Bahir and Data in Star Trek

An ingenious bottle episode packed with cheeky 007 references and double-entendres, "Our Man Bashir" finds Julian trying to indulge his Holosuite fantasy of playing a gentleman spy in the 1960s when Garak (Andrew Robinson) joins him, much to his chagrin. A transporter accident aboard one of the runabouts then turned Captain Sisko (Avery Brooks), Dax, Major Kira (Nana Visitor), Worf (Michael Dorn), and Chief O'Brien (Colm Meaney) into characters in the "Julian Bashir, Secret Agent" program. Bashir and Garak had to defeat the game's Bond-like world domination plot without accidentally deleting their friends, thereby killing them.

But along with featuring Bashir's inimitable banter with Garak, "Our Man Bashir" instantly revitalized the Doctor into a more confident and debonair character. Bashir's fantasies of playing a suave secret agent bled into his role as DS9's top surgeon, and Julian emerged from the episode as a far better character in the eyes of Star Trek fans. As Siddig himself said in praise of Ira Steven Behr and "Our Man Bashir":

[DS9] clearly became Ira's show... Bashir grew up overnight with the James Bond show, "Our Man Bashir". That was the moment where it was like, "You've been complaining about this guy. Tomorrow, you won't." And they were absolutely right. They turned a lot of America's opinion of me on a dime just by delivering that show... And from that moment on, I was altogether more serious, more complex, and more attractive in an archetypical sense.

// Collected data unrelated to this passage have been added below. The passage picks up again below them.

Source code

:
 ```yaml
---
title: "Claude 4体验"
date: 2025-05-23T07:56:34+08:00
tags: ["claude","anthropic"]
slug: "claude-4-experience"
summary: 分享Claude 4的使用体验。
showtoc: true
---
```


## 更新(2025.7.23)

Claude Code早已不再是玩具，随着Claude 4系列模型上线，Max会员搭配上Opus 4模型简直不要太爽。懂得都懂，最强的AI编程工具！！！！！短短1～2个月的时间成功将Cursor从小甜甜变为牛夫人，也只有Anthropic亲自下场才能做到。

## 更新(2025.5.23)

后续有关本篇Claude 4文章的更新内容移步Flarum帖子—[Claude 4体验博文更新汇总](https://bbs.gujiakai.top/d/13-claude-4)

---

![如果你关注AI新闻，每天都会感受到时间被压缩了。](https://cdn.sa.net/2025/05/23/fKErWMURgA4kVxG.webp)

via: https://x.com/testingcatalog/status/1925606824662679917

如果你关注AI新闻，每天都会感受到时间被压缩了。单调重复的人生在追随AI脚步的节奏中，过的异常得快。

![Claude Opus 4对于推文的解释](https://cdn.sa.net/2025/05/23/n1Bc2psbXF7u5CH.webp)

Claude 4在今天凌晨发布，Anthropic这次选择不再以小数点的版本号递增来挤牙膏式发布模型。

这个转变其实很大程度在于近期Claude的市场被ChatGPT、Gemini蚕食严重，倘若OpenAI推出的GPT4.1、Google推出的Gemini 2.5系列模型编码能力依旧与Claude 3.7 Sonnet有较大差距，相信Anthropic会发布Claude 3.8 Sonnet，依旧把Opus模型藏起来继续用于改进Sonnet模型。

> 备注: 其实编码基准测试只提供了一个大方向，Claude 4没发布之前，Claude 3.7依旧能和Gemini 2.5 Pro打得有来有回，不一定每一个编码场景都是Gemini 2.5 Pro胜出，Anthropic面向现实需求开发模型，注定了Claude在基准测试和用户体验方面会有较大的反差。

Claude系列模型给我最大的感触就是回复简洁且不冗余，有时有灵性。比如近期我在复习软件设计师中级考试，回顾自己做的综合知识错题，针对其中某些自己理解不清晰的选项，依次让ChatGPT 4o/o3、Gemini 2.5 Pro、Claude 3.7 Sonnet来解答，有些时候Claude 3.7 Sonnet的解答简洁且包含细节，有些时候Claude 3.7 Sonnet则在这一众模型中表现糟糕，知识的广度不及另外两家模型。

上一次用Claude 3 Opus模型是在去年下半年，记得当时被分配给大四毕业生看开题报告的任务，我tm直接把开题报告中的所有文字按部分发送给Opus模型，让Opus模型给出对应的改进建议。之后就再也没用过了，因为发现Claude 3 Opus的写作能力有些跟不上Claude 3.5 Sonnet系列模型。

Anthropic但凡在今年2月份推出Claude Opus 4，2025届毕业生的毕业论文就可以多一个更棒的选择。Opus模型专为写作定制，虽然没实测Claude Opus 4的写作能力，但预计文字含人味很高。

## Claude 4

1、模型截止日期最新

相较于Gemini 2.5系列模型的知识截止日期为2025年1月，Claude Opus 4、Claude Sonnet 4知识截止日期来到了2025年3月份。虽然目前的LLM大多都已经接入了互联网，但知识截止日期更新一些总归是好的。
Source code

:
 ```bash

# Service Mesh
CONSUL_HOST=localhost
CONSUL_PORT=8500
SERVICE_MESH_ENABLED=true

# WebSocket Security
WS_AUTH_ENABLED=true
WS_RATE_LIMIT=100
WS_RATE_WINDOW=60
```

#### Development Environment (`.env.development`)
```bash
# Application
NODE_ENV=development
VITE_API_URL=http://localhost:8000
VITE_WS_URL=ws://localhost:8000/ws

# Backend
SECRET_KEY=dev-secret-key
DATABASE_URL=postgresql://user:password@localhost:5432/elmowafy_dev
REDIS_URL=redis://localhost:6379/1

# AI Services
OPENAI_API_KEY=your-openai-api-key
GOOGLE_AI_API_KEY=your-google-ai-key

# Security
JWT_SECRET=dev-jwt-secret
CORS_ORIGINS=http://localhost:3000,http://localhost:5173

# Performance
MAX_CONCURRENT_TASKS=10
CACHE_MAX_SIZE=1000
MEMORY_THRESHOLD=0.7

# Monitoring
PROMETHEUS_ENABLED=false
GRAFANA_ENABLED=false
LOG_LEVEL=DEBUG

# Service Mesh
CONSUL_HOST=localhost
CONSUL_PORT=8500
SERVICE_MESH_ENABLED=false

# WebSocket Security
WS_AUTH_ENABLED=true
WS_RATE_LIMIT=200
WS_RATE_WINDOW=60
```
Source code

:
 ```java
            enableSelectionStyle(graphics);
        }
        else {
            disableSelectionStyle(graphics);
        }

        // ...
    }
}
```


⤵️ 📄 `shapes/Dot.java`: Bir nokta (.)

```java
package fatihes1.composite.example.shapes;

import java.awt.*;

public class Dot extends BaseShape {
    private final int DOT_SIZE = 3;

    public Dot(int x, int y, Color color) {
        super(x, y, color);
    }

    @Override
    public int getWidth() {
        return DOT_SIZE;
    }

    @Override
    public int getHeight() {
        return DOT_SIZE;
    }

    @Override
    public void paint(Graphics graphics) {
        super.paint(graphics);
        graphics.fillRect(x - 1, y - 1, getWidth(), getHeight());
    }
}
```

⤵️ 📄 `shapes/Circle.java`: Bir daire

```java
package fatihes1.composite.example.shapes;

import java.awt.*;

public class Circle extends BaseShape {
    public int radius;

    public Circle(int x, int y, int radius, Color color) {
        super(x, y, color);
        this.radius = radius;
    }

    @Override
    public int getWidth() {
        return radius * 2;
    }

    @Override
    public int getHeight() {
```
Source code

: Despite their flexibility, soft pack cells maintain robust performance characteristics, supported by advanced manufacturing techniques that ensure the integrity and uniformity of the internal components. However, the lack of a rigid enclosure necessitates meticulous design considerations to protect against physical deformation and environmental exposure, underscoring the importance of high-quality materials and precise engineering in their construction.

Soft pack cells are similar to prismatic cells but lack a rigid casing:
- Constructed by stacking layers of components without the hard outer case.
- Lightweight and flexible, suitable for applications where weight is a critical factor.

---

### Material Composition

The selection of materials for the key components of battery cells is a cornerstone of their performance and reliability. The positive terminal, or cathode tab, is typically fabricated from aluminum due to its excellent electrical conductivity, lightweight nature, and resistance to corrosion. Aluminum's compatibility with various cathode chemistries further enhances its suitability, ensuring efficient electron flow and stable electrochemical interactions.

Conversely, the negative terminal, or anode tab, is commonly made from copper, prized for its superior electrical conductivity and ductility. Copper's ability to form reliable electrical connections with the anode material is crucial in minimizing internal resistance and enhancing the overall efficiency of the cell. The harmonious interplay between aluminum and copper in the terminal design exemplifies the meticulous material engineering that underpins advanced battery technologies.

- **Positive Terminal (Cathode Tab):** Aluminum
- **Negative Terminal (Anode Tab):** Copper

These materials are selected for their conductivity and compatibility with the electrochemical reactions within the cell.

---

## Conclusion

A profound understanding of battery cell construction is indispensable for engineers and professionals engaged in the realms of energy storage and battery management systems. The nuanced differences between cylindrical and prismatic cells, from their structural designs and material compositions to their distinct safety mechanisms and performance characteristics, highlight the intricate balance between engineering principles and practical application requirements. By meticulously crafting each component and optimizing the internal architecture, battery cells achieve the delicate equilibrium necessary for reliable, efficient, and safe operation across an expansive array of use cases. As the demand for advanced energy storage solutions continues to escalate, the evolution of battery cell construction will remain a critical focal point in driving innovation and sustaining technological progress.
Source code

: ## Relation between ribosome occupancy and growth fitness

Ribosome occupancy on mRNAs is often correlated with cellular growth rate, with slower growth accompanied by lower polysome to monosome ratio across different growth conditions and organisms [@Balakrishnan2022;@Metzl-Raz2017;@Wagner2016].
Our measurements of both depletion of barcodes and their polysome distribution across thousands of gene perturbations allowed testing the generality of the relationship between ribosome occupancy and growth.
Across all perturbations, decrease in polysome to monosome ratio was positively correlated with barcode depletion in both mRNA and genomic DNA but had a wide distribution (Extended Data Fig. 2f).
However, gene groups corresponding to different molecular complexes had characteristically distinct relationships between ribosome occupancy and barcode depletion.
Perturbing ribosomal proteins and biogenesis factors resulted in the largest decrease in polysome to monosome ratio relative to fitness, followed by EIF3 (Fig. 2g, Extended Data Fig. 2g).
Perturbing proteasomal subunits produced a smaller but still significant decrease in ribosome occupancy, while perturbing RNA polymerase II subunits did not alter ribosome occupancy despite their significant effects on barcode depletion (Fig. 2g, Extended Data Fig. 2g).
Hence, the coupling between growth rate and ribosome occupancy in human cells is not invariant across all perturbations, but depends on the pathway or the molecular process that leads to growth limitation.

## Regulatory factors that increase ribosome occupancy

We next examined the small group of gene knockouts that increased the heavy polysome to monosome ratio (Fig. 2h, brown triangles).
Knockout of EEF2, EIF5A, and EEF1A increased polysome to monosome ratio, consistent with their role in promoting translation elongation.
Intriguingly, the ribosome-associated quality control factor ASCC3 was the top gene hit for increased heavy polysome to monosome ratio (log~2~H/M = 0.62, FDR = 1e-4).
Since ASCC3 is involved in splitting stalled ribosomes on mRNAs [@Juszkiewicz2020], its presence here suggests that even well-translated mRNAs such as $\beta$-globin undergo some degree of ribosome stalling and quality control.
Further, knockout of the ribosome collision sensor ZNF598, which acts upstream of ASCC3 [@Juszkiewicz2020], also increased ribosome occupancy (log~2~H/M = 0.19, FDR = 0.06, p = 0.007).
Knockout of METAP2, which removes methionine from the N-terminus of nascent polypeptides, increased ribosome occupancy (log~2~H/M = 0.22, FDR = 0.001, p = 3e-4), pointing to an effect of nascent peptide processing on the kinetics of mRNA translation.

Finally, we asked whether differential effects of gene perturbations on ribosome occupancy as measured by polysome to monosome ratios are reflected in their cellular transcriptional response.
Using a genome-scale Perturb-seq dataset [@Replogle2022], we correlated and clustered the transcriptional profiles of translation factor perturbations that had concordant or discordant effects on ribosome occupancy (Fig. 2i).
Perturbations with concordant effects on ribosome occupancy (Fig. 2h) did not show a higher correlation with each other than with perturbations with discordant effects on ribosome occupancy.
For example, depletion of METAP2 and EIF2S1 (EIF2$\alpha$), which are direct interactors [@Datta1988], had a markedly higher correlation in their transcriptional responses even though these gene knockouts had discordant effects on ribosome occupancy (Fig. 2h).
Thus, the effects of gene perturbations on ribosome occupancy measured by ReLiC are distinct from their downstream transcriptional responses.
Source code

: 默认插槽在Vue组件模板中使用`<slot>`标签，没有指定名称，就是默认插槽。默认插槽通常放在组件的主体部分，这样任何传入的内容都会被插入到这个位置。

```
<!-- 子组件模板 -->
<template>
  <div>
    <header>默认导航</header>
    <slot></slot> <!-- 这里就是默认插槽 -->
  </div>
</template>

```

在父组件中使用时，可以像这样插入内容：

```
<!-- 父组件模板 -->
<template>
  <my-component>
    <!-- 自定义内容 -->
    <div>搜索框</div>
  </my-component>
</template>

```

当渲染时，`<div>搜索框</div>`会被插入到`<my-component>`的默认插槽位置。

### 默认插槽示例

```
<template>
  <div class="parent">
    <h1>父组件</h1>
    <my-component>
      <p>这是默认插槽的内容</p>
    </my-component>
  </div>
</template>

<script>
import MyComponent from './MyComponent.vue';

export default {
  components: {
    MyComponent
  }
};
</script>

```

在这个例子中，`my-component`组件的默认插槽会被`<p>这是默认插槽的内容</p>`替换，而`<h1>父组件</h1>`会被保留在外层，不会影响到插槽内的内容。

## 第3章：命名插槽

The improvements to Bashir didn't stop there. Along with highlighting his deep friendships with O'Brien and Garak, as DS9 progressed, fans learned the Doctor was actually genetically-engineered and far more intelligent and capable than he previously let on. This cleverly recontextualized his earlier portrayal as the Doctor "holding back" so that no one would expect he was an enhanced human. Bashir would later come to supervise other genetically-engineered misfits, become embroiled in Section 31, and, by the end of the series, Bashir survived the Dominion War and fell in love with Ezri Dax (Nicole de Boer). Thanks to cosplaying as James Bond, Dr. Bashir became the character he was always meant to be and he is a prime example of how Star Trek: Deep Space Nine took bold chances to create some of the most complex and fascinating characters in all of Star Trek.